━━ Source data
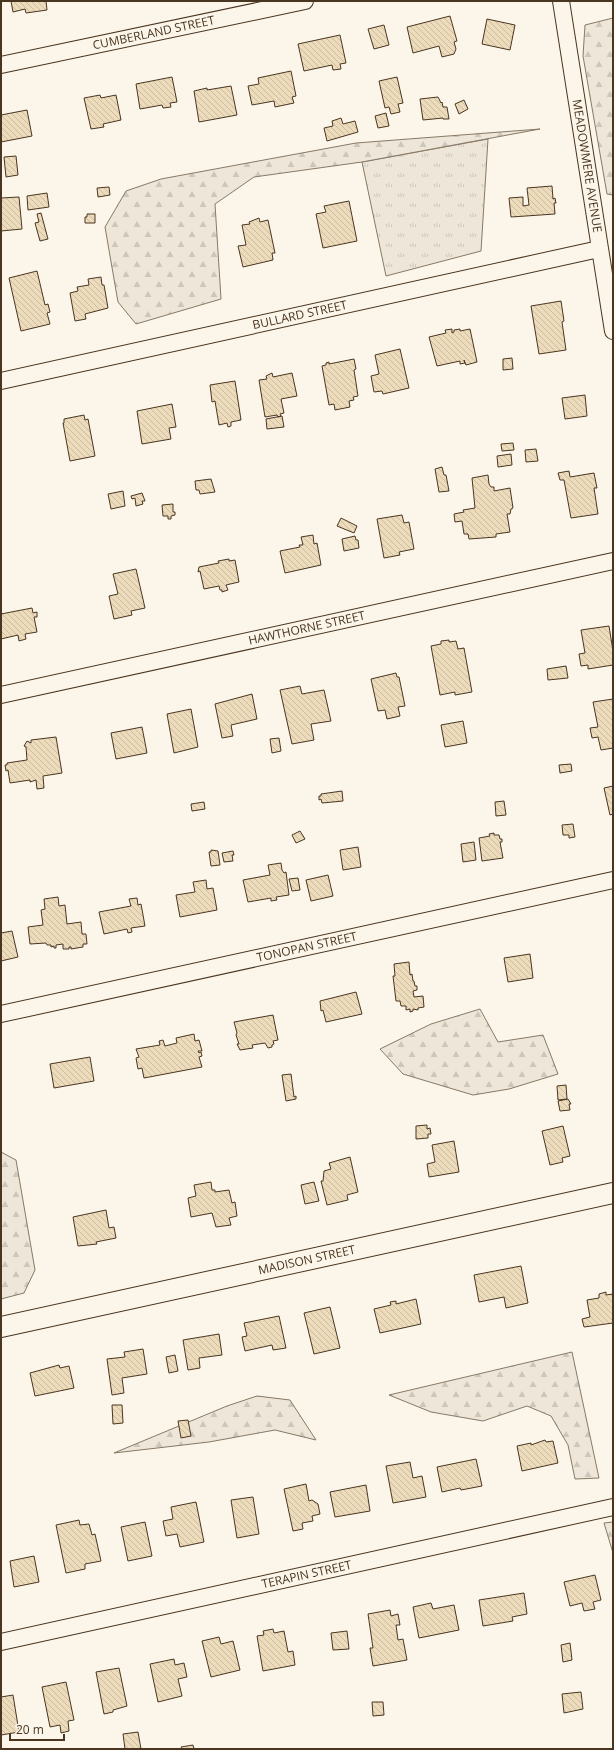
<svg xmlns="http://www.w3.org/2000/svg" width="614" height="1750" viewBox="0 0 614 1750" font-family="'Open Sans',sans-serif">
	<defs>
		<pattern id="grass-tufts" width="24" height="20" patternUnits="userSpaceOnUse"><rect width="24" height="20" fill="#ede6d9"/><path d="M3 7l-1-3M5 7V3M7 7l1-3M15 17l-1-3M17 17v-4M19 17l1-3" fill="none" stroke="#cdc6ba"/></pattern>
		<pattern id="forest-firs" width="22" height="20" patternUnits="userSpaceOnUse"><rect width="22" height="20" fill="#ede6d9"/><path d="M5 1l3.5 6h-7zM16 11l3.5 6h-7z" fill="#cdc6ba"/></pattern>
		<pattern id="building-back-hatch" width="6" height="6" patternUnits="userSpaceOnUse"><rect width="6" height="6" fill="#ecdcbc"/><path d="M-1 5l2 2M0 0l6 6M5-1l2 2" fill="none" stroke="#ccbda1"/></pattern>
	</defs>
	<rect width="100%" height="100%" fill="#fbf6e9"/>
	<!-- grass -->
	<path fill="url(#grass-tufts)" stroke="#887966" d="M488 139 481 251 386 276 362 162Z"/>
	<!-- forest -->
	<path fill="url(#forest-firs)" stroke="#887966" d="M613 18V195L607 194 583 56 585 25Z
		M540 129 362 162 254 177 215 204 221 299 136 324 118 302 105 227 126 191 161 179 356 143Z
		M480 1009 498 1042 543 1035 558 1074 509 1089 473 1095 403 1074 380 1049 431 1024Z
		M1 1152 16 1160 35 1270 24 1293 1 1299Z
		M572 1352 599 1478 575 1479 568 1445 551 1416 527 1406 483 1421 431 1412 389 1395Z
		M257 1396 290 1400 316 1440 275 1430 209 1442 114 1453 227 1406Z
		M613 1522V1553L604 1523Z"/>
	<!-- building -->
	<path fill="url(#building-back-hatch)" stroke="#4a3520" d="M11 1H46L47 10 26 13 25 9 13 12Z
		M450 16 457 41 454 42 456 49 454 54 442 57 439 46 413 53 407 27Z
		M487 19 515 25 510 50 482 44Z
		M384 25 389 45 374 49 368 29Z
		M340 35 346 63 340 64 341 69 333 70 332 65 304 71 298 44Z
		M291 71 296 96 292 97 294 103 275 107 274 101 252 105 248 86 259 84 258 78Z
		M172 77 177 102 170 103 171 107 163 108 162 105 140 109 136 84Z
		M397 77 403 103 398 104 400 112 391 114 389 107 385 108 379 81Z
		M231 86 237 115 199 122 194 91 207 88V90Z
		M100 95 101 98 116 95 121 120 103 124 104 127 91 129 84 98Z
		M438 97 441 103 442 102 443 107H447L449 119H443V118L423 120 420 99Z
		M464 100 468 109 459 114 455 104Z
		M27 110 32 136 1 142V115Z
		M386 113 389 126 378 128 375 116Z
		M341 118 343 124 355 121 358 132 327 141 324 128 333 126 332 121Z
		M16 156 18 175 6 177 4 157Z
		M552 186 553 199 555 198 556 203H554L555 214 511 217 509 198 523 197V206L529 205 527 188Z
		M109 187 110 195 98 197 97 188Z
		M47 193 49 207 28 210 27 196Z
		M19 197 22 229 1 231V198Z
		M349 201 357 241 323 248 316 214 326 212 324 206Z
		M41 213 48 239 40 241 35 223 39 222 37 214Z
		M87 214H95V223H85V217H87Z
		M259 218 260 222 268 220 275 253H272L273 260 243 267 238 246 246 245 242 225 250 224 249 222Z
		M37 271 45 305 48 304 50 312 47 313 50 324 21 331 9 278Z
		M101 277 102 285H104L108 308 85 314 86 319 75 321 70 293 78 291 77 287 89 285 88 279Z
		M561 301 564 321 562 322 566 350 539 354 531 306Z
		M452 329V333L454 332V330L460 329V331L470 329 477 362 466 365 464 360 465 363 460 364V361L437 366 429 337 446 333 445 330Z
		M400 349 409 388 383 394 382 391 374 392 371 376 379 374 375 355Z
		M512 358 513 369 503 370V359Z
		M354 359 356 369 354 370 358 396 353 397 354 400 349 401 350 407 335 410 334 404 329 405 322 366 326 365V363L329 362V364Z
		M272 373 273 377 292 373 297 396 281 399 284 413 280 414 281 416 278 417 277 415 265 417 259 380 267 379 266 376Z
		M235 381 241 420 231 422V426L228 427 227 423 219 425 215 401 212 402 210 385Z
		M585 395 587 416 565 419 562 398Z
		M172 404 176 427 169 428 171 439 142 444 137 411Z
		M84 415 85 420 88 419 95 456 70 461 63 423H64V419Z
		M282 416 284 427 267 429 266 419Z
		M513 443 514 450 502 451 501 444Z
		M536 449 538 461 526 462 525 450Z
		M511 454 512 465 498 467 497 456Z
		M442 467 444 475H446L449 491 439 492 435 469Z
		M569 471 570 477 594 473 597 488H594L598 514 571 518 564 480H560L558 473Z
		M488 475 489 484 491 487H494V491L510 488 513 508 511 509 510 514H507L510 532 496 534V537L469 539 468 534H464L462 521 455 522 454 514 464 512 463 510 475 508 472 478Z
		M211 479 215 492 200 494 199 490H196L195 481Z
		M123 491 125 506 111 509 108 494Z
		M142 493 145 501H142L143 504 136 506 135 498 132 499 131 496Z
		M173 504V512H175V515L171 516V519H168V516H163L162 505Z
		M402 515 404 523 409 522 414 549 399 552 400 555 384 558 377 519Z
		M341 518 357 526 354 533 337 526Z
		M313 535 314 544 317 543 321 565 285 573 280 551 300 547 299 545H303L301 537Z
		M355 536 356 540H358L359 548 344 551 342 539Z
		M229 559V561L235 560 239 582 226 585 228 590 222 592V590H220L219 586 204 589 200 571 198 572 199 567 219 563 218 561Z
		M136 569 145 608 131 611 132 615 114 619 109 596 118 594 113 574Z
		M32 608 33 613 37 612V617H34L37 632 25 634 26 639 19 641 18 635 1 639V614Z
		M609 626 613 651V665L588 669V665L581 666 579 654 585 653 581 630Z
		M449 640V642L456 641 458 649 464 648 472 692 455 695V692L440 695 431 646 441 644V641Z
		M566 666 568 678 548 680 547 669Z
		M396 673 397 677H399L405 706 398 707 400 716 387 719 385 710 378 711 371 679Z
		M300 686 302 694 324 690 331 721 311 724 314 740 292 744 280 690Z
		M252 694 257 719 231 725 233 736 222 738 215 704Z
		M613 699V748L601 750 598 737 592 738 590 728 598 727 593 702Z
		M191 709 198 747 174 753 167 714Z
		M463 721 467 743 445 747 441 725Z
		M142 727 147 753 116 759 111 733Z
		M56 737 62 773 43 776 44 788 37 789 36 780 30 782V780L10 783 8 770 6 771 5 765H7V763L27 760 26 747 24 746 27 741 31 743V740Z
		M279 738 281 751 272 753 270 739Z
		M571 764 572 771 560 773 559 765Z
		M613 786V814L610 815 604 788Z
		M342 791 343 801 322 803 321 799 319 800V796H321V794Z
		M504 801 506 815 496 816 495 802Z
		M204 802 205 809 192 811 191 804Z
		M573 824 575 837 569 838V835H563L562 825Z
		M300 831 305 839 296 843 292 835Z
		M494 833V835H499L500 839H502V842H500L503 858 482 861 479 838 490 836 489 834Z
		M474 842 476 860 463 862 461 844Z
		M358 847 361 867 343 870 340 850Z
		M211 850 218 851 220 865 211 866 209 852H211Z
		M233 851 234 855H232L233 861 224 862 222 853Z
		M281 863 282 870 284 873 286 872 289 895 276 897 277 900 271 901V898L248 902 243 880 270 875 268 865Z
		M328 875 333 896 311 901 306 880Z
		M298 878 300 890 292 891 289 879Z
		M206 880 207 889 213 888 217 910 180 917 176 895 195 892 193 882Z
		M58 897 59 906 65 905 67 924 81 922 82 934H86L87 944H83V947L71 949V947H69V949H63V944L56 945V948H54V946L51 947V945H47L46 943 30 944 28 927 43 925 41 910 45 909 44 899Z
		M137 898 138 905 141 904 145 926 131 928 132 932 128 933 127 929 104 934 99 912 131 906 129 899Z
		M12 931 18 957 1 961V933Z
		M530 954 533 978 508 982 504 958Z
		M409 962 410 975 412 974 413 981H414L415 986H417V990L413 991 414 997 423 996 424 1007 418 1008V1010L413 1009V1011L410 1012V1009L406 1010V1006H401L400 1001H396L393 976H395L394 964Z
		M356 992 362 1014 326 1022 323 1010 321 1011 320 1001Z
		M273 1015 278 1040 273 1041 274 1044 272 1045V1047L268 1048 265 1043 252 1045 253 1048 240 1050 237 1044H239L236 1035 237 1033 234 1022Z
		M194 1034 195 1041 199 1040 202 1051H198L199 1053 201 1052 202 1056 199 1057 202 1067 144 1078 142 1068 138 1069 136 1058 139 1057 136 1049 160 1045 159 1041 163 1040 165 1046 177 1043 176 1038Z
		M90 1057 94 1081 54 1088 50 1064Z
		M291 1074 294 1097 296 1096V1099L286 1101 282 1075Z
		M566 1085 567 1099 558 1100 557 1086Z
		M568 1099 571 1104H569L570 1110 560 1111 558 1101Z
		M427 1125V1129L430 1128 431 1134H428V1138L416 1139V1126Z
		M563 1126 570 1156 562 1158 563 1162 550 1165 542 1131Z
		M454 1141 459 1172 429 1177 427 1164 435 1162 432 1145Z
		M350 1157 358 1192 347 1195 348 1200 327 1205 321 1181H323L324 1171 331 1169 329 1163Z
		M211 1182 212 1190H215V1192L229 1190 232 1203 235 1202 237 1216 229 1218 231 1225 216 1227 212 1213 191 1217 188 1198 196 1196 194 1185Z
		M314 1182 319 1201 305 1204 301 1185Z
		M106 1210 109 1228 114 1227 116 1238 96 1242 97 1244 78 1246 73 1217Z
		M521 1266 528 1303 506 1308 504 1297 479 1302 474 1275Z
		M606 1292V1295L613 1294V1323L584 1327 582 1319 590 1317 587 1300 599 1298V1294Z
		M416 1299 421 1324 380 1333 374 1309 391 1305 390 1302 396 1301V1304Z
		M330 1307 340 1348 314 1354 304 1313Z
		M279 1316 286 1348 273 1350 272 1345 245 1351 242 1337 247 1336 244 1323Z
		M219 1334 222 1355 199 1358 200 1368 188 1370 183 1340Z
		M143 1349 147 1374 122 1378 124 1393 112 1395 107 1359 125 1357 124 1352Z
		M175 1355 178 1371 169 1373 166 1357Z
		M59 1365 60 1368 69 1366 74 1388 35 1396 30 1373Z
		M112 1405H122L123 1423 113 1424Z
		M188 1420 191 1436 181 1438 178 1421Z
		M545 1440 546 1442 553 1441 558 1463 522 1471 517 1446 531 1443V1445Z
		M476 1459 482 1486 461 1490 460 1488 442 1492 437 1467Z
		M410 1462 413 1478 422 1476 426 1497 393 1503 386 1466Z
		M306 1484 309 1501 312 1500 318 1504 320 1514 312 1516 313 1521 302 1523 303 1529 293 1531 284 1489Z
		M366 1485 370 1511 335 1517 330 1492Z
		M253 1497 259 1534 237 1538 231 1500Z
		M196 1502 204 1542 180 1547 177 1534 166 1536 163 1521 173 1519 171 1507Z
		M79 1520 80 1525 89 1524 92 1535 95 1534 101 1561 85 1564V1569L66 1573 56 1525Z
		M145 1522 152 1556 128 1561 121 1527Z
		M34 1556 39 1582 14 1587 10 1561Z
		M595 1575 601 1600 593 1602 595 1609 584 1611 582 1603 570 1606 564 1582Z
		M524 1593 527 1614 512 1617 513 1621 483 1626 479 1600Z
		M431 1603 433 1609 454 1605 459 1630 419 1638 413 1607Z
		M390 1610 391 1616 398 1614 400 1625H396L398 1640 403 1639 407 1660 373 1666 370 1648H373L368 1614Z
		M273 1629 274 1633 284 1631 288 1652 293 1651 295 1665 263 1671 257 1636 264 1635 263 1631Z
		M347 1631 349 1649 333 1650 331 1633Z
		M219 1637 221 1644 233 1641 240 1670 211 1677 202 1641Z
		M570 1643 572 1660 563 1662 561 1645Z
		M174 1659 175 1665 184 1663 187 1677 178 1679 182 1696 158 1702 150 1664Z
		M119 1668 127 1706 113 1710V1712L104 1714 96 1672Z
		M66 1682 74 1720 68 1721 69 1731 61 1733 60 1725 50 1727 42 1687Z
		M581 1692 583 1709 564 1713 562 1694Z
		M13 1695 19 1732 1 1735V1697Z
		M372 1702H383L384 1715 373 1716Z
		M138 1732 141 1749H125L123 1734Z
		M193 1745 194 1749H182L181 1747Z"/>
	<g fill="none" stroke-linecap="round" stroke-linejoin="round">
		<!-- minor casing -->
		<g stroke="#4a3520" stroke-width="18">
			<g id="minor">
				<path id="s1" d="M561 1 613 331"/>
				<path id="s2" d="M1 65 305 1"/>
				<path id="s3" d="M1 381 599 249"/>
				<path id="s4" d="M1 695 613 561"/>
				<path id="s5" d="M1 1014 613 880"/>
				<path id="s6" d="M1 1642 613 1507"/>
			</g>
		</g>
		<!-- tertiary casing -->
		<g stroke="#4a3520" stroke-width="22">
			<g id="tertiary">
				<path id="s7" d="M1 1327 613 1193"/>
			</g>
		</g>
		<!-- minor -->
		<use href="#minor" stroke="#fbf6e9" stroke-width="16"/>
		<!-- tertiary -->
		<use href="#tertiary" stroke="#fbf6e9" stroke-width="20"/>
	</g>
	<g text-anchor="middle" stroke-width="3" stroke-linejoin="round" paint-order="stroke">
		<!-- street labels -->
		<g font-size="12" fill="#4a3520" stroke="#fbf6e9">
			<text dy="4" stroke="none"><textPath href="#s2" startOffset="156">CUMBERLAND STREET</textPath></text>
			<text dy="4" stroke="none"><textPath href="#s1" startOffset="167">MEADOWMERE AVENUE</textPath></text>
			<text dy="4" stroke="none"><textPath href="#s3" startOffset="306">BULLARD STREET</textPath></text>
			<text dy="4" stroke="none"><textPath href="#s4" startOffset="313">HAWTHORNE STREET</textPath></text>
			<text dy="4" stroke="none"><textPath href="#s5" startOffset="313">TONOPAN STREET</textPath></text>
			<text dy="4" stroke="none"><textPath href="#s7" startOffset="313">MADISON STREET</textPath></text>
			<text dy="4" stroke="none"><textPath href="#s6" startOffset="313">TERAPIN STREET</textPath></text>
		</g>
	</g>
	<!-- border -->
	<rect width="614" height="1750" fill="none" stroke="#4a3520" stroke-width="4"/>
	<!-- scale -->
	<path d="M10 1734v6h54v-6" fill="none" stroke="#4a3520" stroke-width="2"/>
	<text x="16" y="1734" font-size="12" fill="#4a3520" stroke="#fbf6e9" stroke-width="3" paint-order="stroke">20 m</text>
</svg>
━━━━
Activity | Emit only the final stretch of the records: the line containing "<!-- minor casing -->" through the end, each line exactly as it stands.

Output of the task |
		<!-- minor casing -->
		<g stroke="#4a3520" stroke-width="18">
			<g id="minor">
				<path id="s1" d="M561 1 613 331"/>
				<path id="s2" d="M1 65 305 1"/>
				<path id="s3" d="M1 381 599 249"/>
				<path id="s4" d="M1 695 613 561"/>
				<path id="s5" d="M1 1014 613 880"/>
				<path id="s6" d="M1 1642 613 1507"/>
			</g>
		</g>
		<!-- tertiary casing -->
		<g stroke="#4a3520" stroke-width="22">
			<g id="tertiary">
				<path id="s7" d="M1 1327 613 1193"/>
			</g>
		</g>
		<!-- minor -->
		<use href="#minor" stroke="#fbf6e9" stroke-width="16"/>
		<!-- tertiary -->
		<use href="#tertiary" stroke="#fbf6e9" stroke-width="20"/>
	</g>
	<g text-anchor="middle" stroke-width="3" stroke-linejoin="round" paint-order="stroke">
		<!-- street labels -->
		<g font-size="12" fill="#4a3520" stroke="#fbf6e9">
			<text dy="4" stroke="none"><textPath href="#s2" startOffset="156">CUMBERLAND STREET</textPath></text>
			<text dy="4" stroke="none"><textPath href="#s1" startOffset="167">MEADOWMERE AVENUE</textPath></text>
			<text dy="4" stroke="none"><textPath href="#s3" startOffset="306">BULLARD STREET</textPath></text>
			<text dy="4" stroke="none"><textPath href="#s4" startOffset="313">HAWTHORNE STREET</textPath></text>
			<text dy="4" stroke="none"><textPath href="#s5" startOffset="313">TONOPAN STREET</textPath></text>
			<text dy="4" stroke="none"><textPath href="#s7" startOffset="313">MADISON STREET</textPath></text>
			<text dy="4" stroke="none"><textPath href="#s6" startOffset="313">TERAPIN STREET</textPath></text>
		</g>
	</g>
	<!-- border -->
	<rect width="614" height="1750" fill="none" stroke="#4a3520" stroke-width="4"/>
	<!-- scale -->
	<path d="M10 1734v6h54v-6" fill="none" stroke="#4a3520" stroke-width="2"/>
	<text x="16" y="1734" font-size="12" fill="#4a3520" stroke="#fbf6e9" stroke-width="3" paint-order="stroke">20 m</text>
</svg>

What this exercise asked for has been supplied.